It turned out to be a little more precise than I originally would have anticipated. But I wasn’t that far off in expecting that the Obama proposal he wants to implement with his executive order authority would not be all-reaching.
BY SOME ESTIMATES, about 5 million people will be impacted – out of the estimated 11 million people who now live in the United States without citizenship or a valid visa. You could make the argument that there are still way too many people who will be living in the shadows of our society.
Although to the ideologues who are determined to believe this is impeachable behavior on the part of the president, it will be regarded as too few.
Obama’s policy basically tries to say that people without citizenship who come to the attention of authorities because they are committing criminal offenses would still wind up facing deportation from the United States.
He even wants criminal background checks on people applying for the right to live openly in the United States without risking being deported – so as to show that these really are people who are not misbehaving in this country. Despite the ideologue belief that the undocumented are “criminal” by their very existence north of the Rio Bravo del Norte/Rio Grande.

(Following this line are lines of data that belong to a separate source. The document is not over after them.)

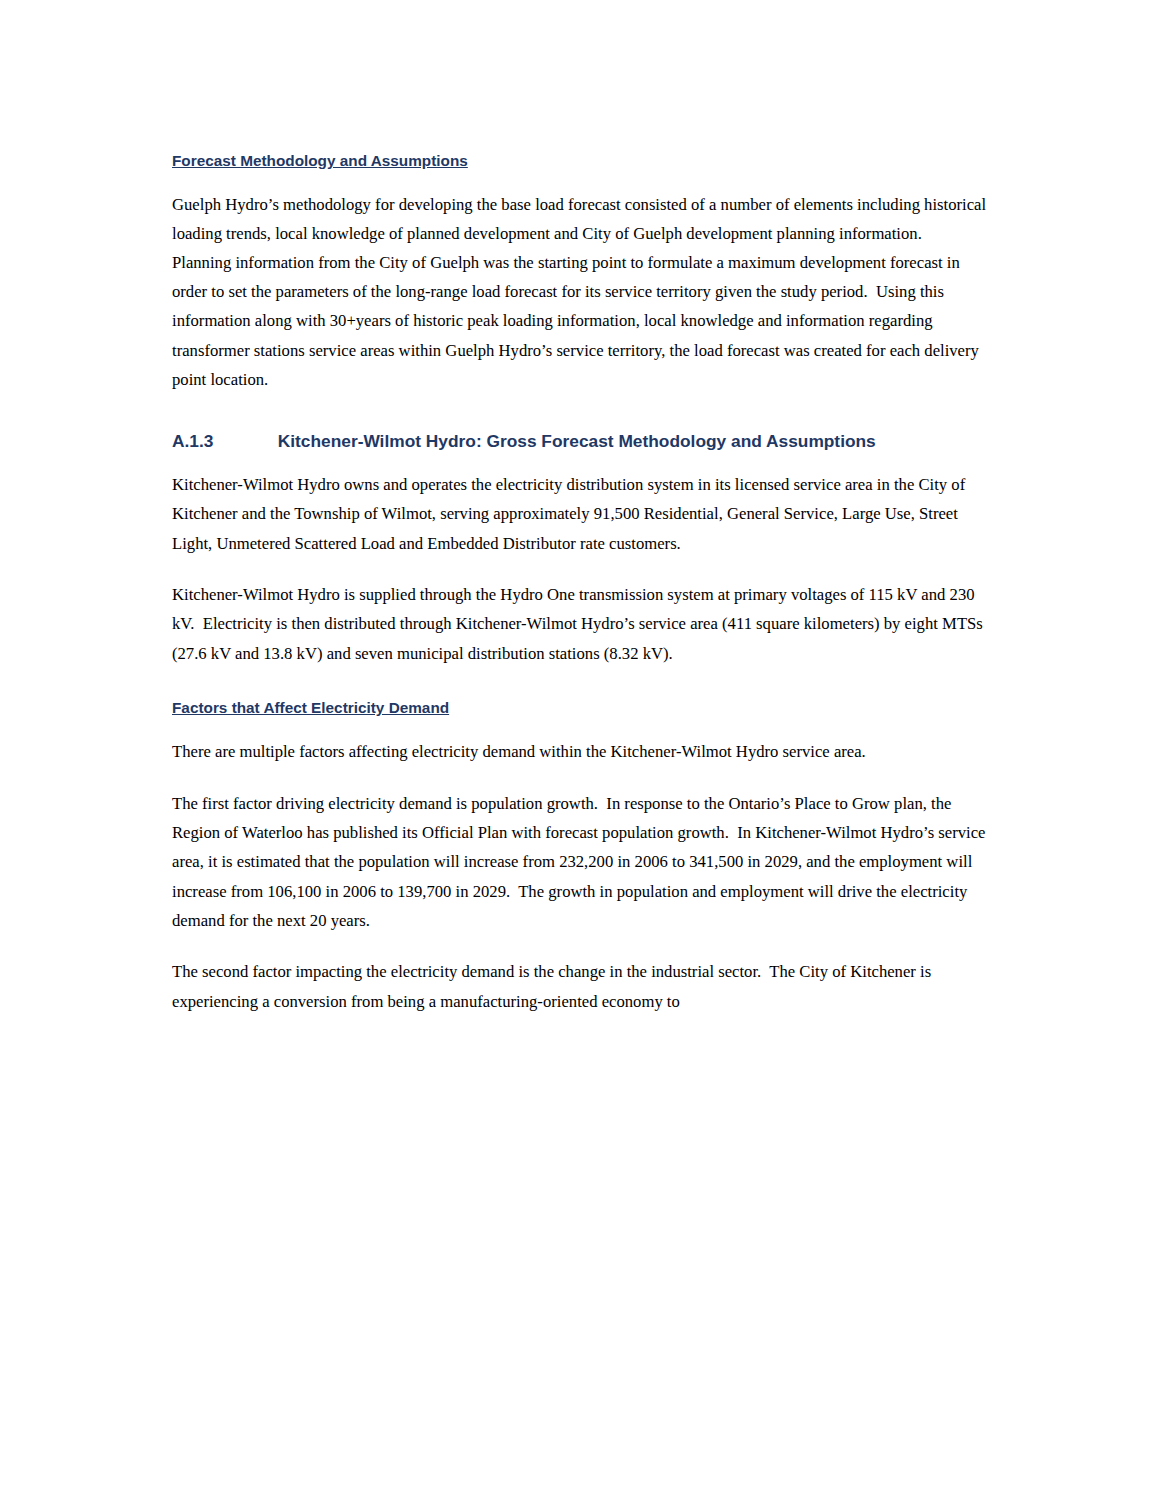Forecast Methodology and Assumptions
Guelph Hydro’s methodology for developing the base load forecast consisted of a number of elements including historical loading trends, local knowledge of planned development and City of Guelph development planning information. Planning information from the City of Guelph was the starting point to formulate a maximum development forecast in order to set the parameters of the long-range load forecast for its service territory given the study period. Using this information along with 30+years of historic peak loading information, local knowledge and information regarding transformer stations service areas within Guelph Hydro’s service territory, the load forecast was created for each delivery point location.
A.1.3 Kitchener-Wilmot Hydro: Gross Forecast Methodology and Assumptions
Kitchener-Wilmot Hydro owns and operates the electricity distribution system in its licensed service area in the City of Kitchener and the Township of Wilmot, serving approximately 91,500 Residential, General Service, Large Use, Street Light, Unmetered Scattered Load and Embedded Distributor rate customers.
Kitchener-Wilmot Hydro is supplied through the Hydro One transmission system at primary voltages of 115 kV and 230 kV. Electricity is then distributed through Kitchener-Wilmot Hydro’s service area (411 square kilometers) by eight MTSs (27.6 kV and 13.8 kV) and seven municipal distribution stations (8.32 kV).
Factors that Affect Electricity Demand
There are multiple factors affecting electricity demand within the Kitchener-Wilmot Hydro service area.
The first factor driving electricity demand is population growth. In response to the Ontario’s Place to Grow plan, the Region of Waterloo has published its Official Plan with forecast population growth. In Kitchener-Wilmot Hydro’s service area, it is estimated that the population will increase from 232,200 in 2006 to 341,500 in 2029, and the employment will increase from 106,100 in 2006 to 139,700 in 2029. The growth in population and employment will drive the electricity demand for the next 20 years.
The second factor impacting the electricity demand is the change in the industrial sector. The City of Kitchener is experiencing a conversion from being a manufacturing-oriented economy to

THERE ALSO ARE the provisions Obama would call for that would permit parents of children who are in the nation legitimately to remain. No more of the splitting up of families – which is the big reason institutions like the Catholic Church come out in favor of immigration reform.
Personally, I thought Obama threw in quite a bit of law-and-order type rhetoric and references to the “rule of law” to try to appeal to the ideologues who want to claim that people here without a visa are being disrespectful to U.S. law.

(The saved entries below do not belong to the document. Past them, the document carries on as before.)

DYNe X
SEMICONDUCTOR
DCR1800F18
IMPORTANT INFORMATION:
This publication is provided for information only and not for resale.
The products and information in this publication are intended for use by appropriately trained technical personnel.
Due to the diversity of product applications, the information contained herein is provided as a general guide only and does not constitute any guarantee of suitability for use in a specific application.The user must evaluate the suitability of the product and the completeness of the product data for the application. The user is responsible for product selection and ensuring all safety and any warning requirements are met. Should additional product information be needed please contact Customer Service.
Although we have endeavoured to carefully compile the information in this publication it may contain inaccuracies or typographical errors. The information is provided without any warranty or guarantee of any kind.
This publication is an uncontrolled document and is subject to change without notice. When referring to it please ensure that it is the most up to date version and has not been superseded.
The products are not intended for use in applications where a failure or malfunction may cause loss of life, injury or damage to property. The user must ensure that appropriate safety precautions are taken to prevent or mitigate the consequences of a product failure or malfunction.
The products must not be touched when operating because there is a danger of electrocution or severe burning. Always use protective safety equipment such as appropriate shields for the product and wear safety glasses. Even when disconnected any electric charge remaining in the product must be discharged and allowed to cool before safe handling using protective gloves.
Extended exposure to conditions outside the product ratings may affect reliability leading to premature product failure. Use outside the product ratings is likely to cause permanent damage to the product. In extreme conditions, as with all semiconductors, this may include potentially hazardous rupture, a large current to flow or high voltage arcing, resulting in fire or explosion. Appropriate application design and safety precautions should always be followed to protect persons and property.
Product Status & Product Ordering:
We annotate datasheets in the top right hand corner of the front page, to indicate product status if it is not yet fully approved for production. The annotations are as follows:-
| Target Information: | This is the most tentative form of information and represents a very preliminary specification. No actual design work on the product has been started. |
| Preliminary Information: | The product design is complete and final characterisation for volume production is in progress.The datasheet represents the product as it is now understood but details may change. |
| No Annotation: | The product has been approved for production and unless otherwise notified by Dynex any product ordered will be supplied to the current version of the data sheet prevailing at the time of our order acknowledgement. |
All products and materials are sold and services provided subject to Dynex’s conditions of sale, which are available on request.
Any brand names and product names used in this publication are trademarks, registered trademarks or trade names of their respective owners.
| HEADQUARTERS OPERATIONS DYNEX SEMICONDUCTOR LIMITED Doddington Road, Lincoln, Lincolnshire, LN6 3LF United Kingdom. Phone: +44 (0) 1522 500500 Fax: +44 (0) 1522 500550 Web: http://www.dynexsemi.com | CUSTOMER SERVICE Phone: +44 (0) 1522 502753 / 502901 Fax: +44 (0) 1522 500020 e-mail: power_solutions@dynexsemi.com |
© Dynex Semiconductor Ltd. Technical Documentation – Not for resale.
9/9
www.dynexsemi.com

Even though one can argue legitimately that the bureaucratic mess and contradictions that exist in immigration policy now are the reason many find it next to impossible to get the visa.
Not that I expect anyone who is ideologue-inspired to take any of this talk seriously.
THESE ARE PEOPLE who are inclined to be hostile to the president on this issue regardless of what he says. The people who now are going to be talking about government shutdowns, presidential impeachment or any other hostile actions would have been doing so regardless of what Obama said Thursday night.
I did find it interesting to hear Obama use the “amnesty” word by claiming that current immigration policy is the real amnesty because of its inconsistency. I’m sure that alone will manage to offend the ideologues amongst us.
As does the fact that Obama said the desires of social conservatives on immigration issues goes “contrary to” the ideals that our nation allegedly stands for.
Telling the so-called “real Americans” (at least they’re foolish enough to believe they are) that they’re being “un-American” is something that surely will draw blood – so to speak.
AS FOR THE notion that Obama doesn’t have any authority to behave in the way he’s doing on this issue, I’ll be the first to admit that it would be preferable to have Congress pass some sort of plan that then got presidential approval.
At the very least, it would be lasting. Unlike this immigration proposal that could easily be revoked by the whim of a future president. Unlike the idea of health care reform, which is something we’re going to have for some time regardless of how much the ideologues rant about its evils and try to abolish it.
I don’t expect they’ll do so, but if Republicans were serious about the issue instead of trying to demonize all immigrants as “dirty Mexicans” ("¡Besame culo!" is my response to them), their response would be to come up with an alternate immigration reform plan that would supersede any Obama executive order.
But they won’t. We’re going to get as-yet unstated punitive actions against Obama by the new GOP-dominated Congress. And the American people (not just the undocumented amongst us) will be the ones who suffer from the inactivity to occur.